Overall rating: 3.5/5
The Leon may be the jewel in SEAT's crown, but the Ibiza has always been the Spanish company's bread and butter, yet it has flagged behind its Volkswagen Group siblings when it comes to technology. For the end of 2015 it comes packed to the gunwales ready to take on the Volkswagen Polo, Skoda Fabia, Opel Corsa et al.
In the metal 4.5/5
No, we have not been lazy and used photos of the current model - this really is the facelifted version of SEAT's best-selling Ibiza supermini. Externally, the changes amount to little more than new headlights with LED daytime running lights and a couple of new paint schemes. There are also some 'personalisation' options introduced (of course there are - hasn't everyone got them now?). However, as your mother used to tell you 'beauty is more than skin deep' and the majority of the significant changes have taken place underneath the sheet metal.
SEAT says the Ibiza has been 'Leon-ised', something that will spread to the rest of the range, gaining a Leon-inspired interior in place of the old, dull grey one. The changes bring the Ibiza bang up to date with a cabin that finally matches the funky exterior. The dashboard now features soft touch plastics in all the important touch points plus the leather bound steering wheel from its big brother; it's chunkier and better feeling in hand.

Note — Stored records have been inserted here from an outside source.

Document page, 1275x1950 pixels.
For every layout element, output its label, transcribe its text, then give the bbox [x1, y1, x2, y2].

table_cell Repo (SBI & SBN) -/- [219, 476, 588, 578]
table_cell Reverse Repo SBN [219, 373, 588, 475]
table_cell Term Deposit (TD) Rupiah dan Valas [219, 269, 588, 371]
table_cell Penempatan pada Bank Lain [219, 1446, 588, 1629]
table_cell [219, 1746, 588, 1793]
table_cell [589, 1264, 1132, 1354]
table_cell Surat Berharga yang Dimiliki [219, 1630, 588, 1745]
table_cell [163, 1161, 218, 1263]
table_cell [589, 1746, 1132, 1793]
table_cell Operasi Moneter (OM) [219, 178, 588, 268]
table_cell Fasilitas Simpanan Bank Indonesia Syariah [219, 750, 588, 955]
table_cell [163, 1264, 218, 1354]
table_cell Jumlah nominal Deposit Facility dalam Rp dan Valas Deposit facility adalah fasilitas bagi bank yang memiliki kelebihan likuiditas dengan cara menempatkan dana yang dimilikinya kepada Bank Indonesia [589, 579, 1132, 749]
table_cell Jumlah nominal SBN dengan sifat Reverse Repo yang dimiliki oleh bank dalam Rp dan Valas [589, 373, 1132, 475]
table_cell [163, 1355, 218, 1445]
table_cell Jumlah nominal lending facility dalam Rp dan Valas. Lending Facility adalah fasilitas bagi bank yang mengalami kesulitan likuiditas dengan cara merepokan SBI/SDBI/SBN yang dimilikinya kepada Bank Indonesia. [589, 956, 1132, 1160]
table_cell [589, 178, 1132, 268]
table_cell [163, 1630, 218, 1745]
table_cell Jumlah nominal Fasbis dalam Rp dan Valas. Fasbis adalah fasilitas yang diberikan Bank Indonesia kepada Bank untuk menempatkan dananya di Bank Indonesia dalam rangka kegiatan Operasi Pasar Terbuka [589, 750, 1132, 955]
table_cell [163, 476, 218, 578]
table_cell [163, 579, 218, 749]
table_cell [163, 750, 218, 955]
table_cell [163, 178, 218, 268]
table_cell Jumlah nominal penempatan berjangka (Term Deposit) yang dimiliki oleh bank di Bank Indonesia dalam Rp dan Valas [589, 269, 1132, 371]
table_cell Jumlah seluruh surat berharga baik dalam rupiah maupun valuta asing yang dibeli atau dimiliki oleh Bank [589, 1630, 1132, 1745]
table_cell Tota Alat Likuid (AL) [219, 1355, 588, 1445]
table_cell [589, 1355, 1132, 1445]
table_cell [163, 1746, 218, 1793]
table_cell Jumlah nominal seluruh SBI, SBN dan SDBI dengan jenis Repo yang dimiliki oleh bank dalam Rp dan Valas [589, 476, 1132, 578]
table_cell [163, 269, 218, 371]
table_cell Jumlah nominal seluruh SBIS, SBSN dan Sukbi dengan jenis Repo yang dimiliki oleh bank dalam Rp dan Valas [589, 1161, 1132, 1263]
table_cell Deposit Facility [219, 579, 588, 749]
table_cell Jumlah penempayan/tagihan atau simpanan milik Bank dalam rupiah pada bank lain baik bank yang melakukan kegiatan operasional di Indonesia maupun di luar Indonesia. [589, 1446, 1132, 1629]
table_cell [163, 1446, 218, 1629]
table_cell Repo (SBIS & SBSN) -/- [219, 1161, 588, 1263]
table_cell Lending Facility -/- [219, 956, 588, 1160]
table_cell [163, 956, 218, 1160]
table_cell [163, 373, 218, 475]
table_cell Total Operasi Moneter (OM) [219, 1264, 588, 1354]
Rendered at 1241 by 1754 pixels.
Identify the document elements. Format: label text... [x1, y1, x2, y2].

The Ibiza also now comes fitted with a five-inch touchscreen based infotainment system as standard, upgradeable to a 6.5-inch unit equipped with SEAT's 'Full Link' software. Incorporating Apple CarPlay, Android Auto and MirrorLink, this system allows you to connect all the major smartphones to the Ibiza and benefit from a range of dedicated apps. This feature is optional on most models but should (subject to confirmation from SEAT Ireland) come as standard on Connect models. These high-specification cars will also be supplied with a Samsung Galaxy smartphone thanks to a European wide tie up between SEAT and the Korean giant. Again, we're awaiting confirmation from SEAT Ireland on that for the Irish market.
Driving it 3.5/5
At the heart of this Ibiza, upgrades are a range of new three-cylinder engines. Well, new to SEAT anyway, as we have already seen most in various Volkswagen and Skoda models, but this is actually the first time we have seen all variants - 75-, 95- and 110hp options - available on a Volkswagen Group supermini. There is also a 1.4-litre three-cylinder diesel on offer with outputs of 75-, 90- and 105hp, while the four-cylinder line-up consists of the current 1.2-litre engine, which has gained 5hp, and the 150hp 1.4-litre cylinder-on-demand unit that is fitted to the Ibiza FR (and shared with the Volkswagen Polo BlueGT).
For our money, the mid-level 1.0-litre driven here is the pick of the bunch. It is the same engine used on the Volkswagen Polo BlueMotion and comes with the same sub-100g/km emissions. It's also said to be capable of achieving a diesel-like 4.1 litres/100km (68.9mpg). It is surprisingly fun too - peppy when pushed, if a little lacking lower down the rev range.
In addition to the engines, SEAT's engineers have tinkered with the suspension and steering. Spring and damper rates have been softened to dial out the Ibiza's sometimes harsh ride and the electric power steering adjusted to give the steering more feel. The new car undoubtedly rides smoother but it has perhaps lost some of the 'sportiness' that SEATs are known for. The steering, while heavier, cannot really compensate for this with little extra in the way of feedback truly added. In fairness, buyers of most Ibizas will be perfectly happy with the car.
What you get for your money 4/5
The 2015 Ibiza is scheduled to arrive in Irish dealerships in August, but as of yet SEAT Ireland has not released price and specification details. CompleteCar.ie understands that prices are to be relatively unchanged over the current offering, maybe a few Euros here or there, but competitive pricing has always been a strong point of the Ibiza and that is not going to change. For reference, the current car starts at €13,680 on-the-road.
Ignore the first impressions - yes, the exterior changes to the new SEAT Ibiza are underwhelming, but this is as extensive a facelift as they come. New technology, a better interior, a new range of engines and updated chassis all combine to make the 2015 Ibiza the car it always should have been. No longer hamstrung by being forced to use one-generation old tech the Ibiza can lay claim to going from also-ran to top of the class.